By executive order, the Department of Health and Human Services has only a few weeks to design a plan that would enable consumers to see the negotiated costs of their health services. That won’t just reveal the insurance co-pays or the hospital chargemaster prices — it’ll show the allowables that represent the true price of healthcare in the real world.
We officially got the chills over that bit of news.
Transparent pricing — a major driver of consumer behavior — would put the country further along the path toward a Smart Health Market in which consumers actually know what they’re paying for and make decisions accordingly. That kind of buying power will inspire greater innovation and value in the market.

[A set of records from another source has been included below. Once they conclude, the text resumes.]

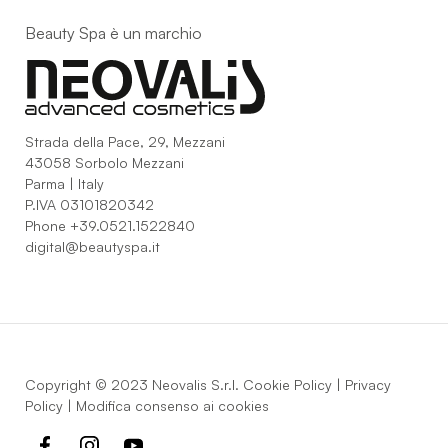
Beauty Spa è un marchio
Strada della Pace, 29, Mezzani
43058 Sorbolo Mezzani
Parma | Italy
P.IVA 03101820342
Phone
+39.0521.1522840
digital@beautyspa.it
Copyright © 2023 Neovalis S.r.l.
Cookie Policy
|
Privacy
Policy
|
Modifica consenso ai cookies
facebook
instagram
youtube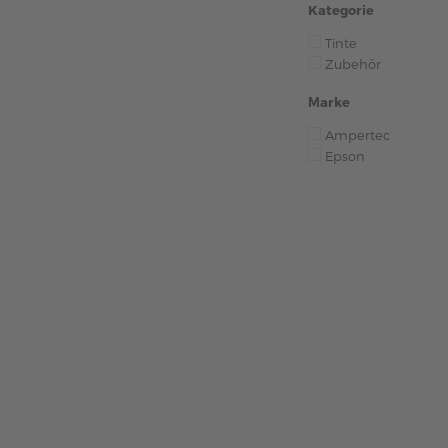
Kategorie
Tinte
Zubehör
Marke
Ampertec
Epson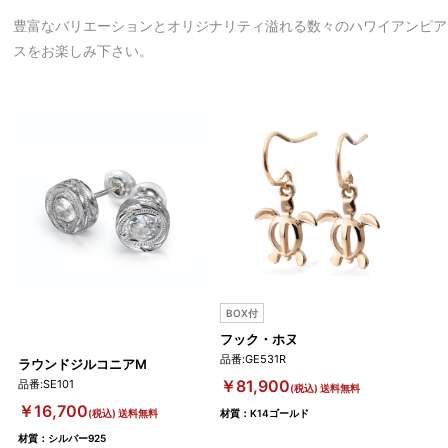
豊富なバリエーションとオリジナリティ溢れる数々のハワイアンピア
スをお楽しみ下さい。
BOX付
フック・ホヌ
品番:GE531R
ラウンドジルコニアM
ラウ
￥81,900
品番:SE101
品番:
(税込) 送料無料
￥16,700
￥1
(税込) 送料無料
材質：K14ゴールド
材質：シルバー925
材質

Until the regulations are sketched out, it’s anyone’s guess how far into the weeds the Department’s transparency plan will go and how long it will take to implement. But we believe organizations would need two years or more to assemble all that information and package it in a consumer-friendly format.
Room for improvement in customer experience
According to a recent survey of hospitals and health systems, 28% of providers said price transparency is a priority for their organizations. However, only 4% rated themselves as having high capabilities in price transparency. Rising expectations in recent years have widened the gap between what consumers want and what the system delivers, analysts said. (Kaufman Hall)
What’s interesting is how many survey respondents also ranked themselves fairly low in meeting a variety of other consumer needs, even though they agree the capabilities are among their priorities. The survey indexes consumer-focused capabilities on four tiers, with tier one representing best-in-class execution and tier four representing a lack of meaningful movement.
For example, when it comes to access, just 9% of hospitals and health systems rank on the top tier, based on their virtual- and facility-based access points. We know the growth opportunity today is not in the traditional brick-and-mortar hospital sites, but rather in more convenient neighborhood access and consumer-facing digital channels.
Any time prices are a negligible differentiator, a good customer experience will be the deciding factor for consumers shopping for care services.
Some 81% of respondents said improving the customer experience is a priority. Good. As we’ve said before, there’s plenty of room for refinement there (if not a complete renaissance!). Any time prices are a negligible differentiator, a good customer experience will be the deciding factor for consumers shopping for care services.
In the survey, 11% of providers rated themselves on tier one, 38% on tier two, 34% on tier three, and 17% on tier four for providing a good customer experience. The opportunities here lie in real-time communication between providers and patients such as appointment scheduling, updates on in-office wait times, patient feedback, and access to provider notes.
Overall, providers are paying attention to market needs and remain hard at work looking to catch up on an ambitious list of consumer demands. By evolving toward a service-oriented culture that meets consumer needs, organizations will gain market advantages.
Our Take: Knowing Americans pay nearly twice as much for healthcare services as other developed countries, rational pricing data, convenient access, and an improved customer experience will go a long way in aligning the system with ever-rising consumer expectations.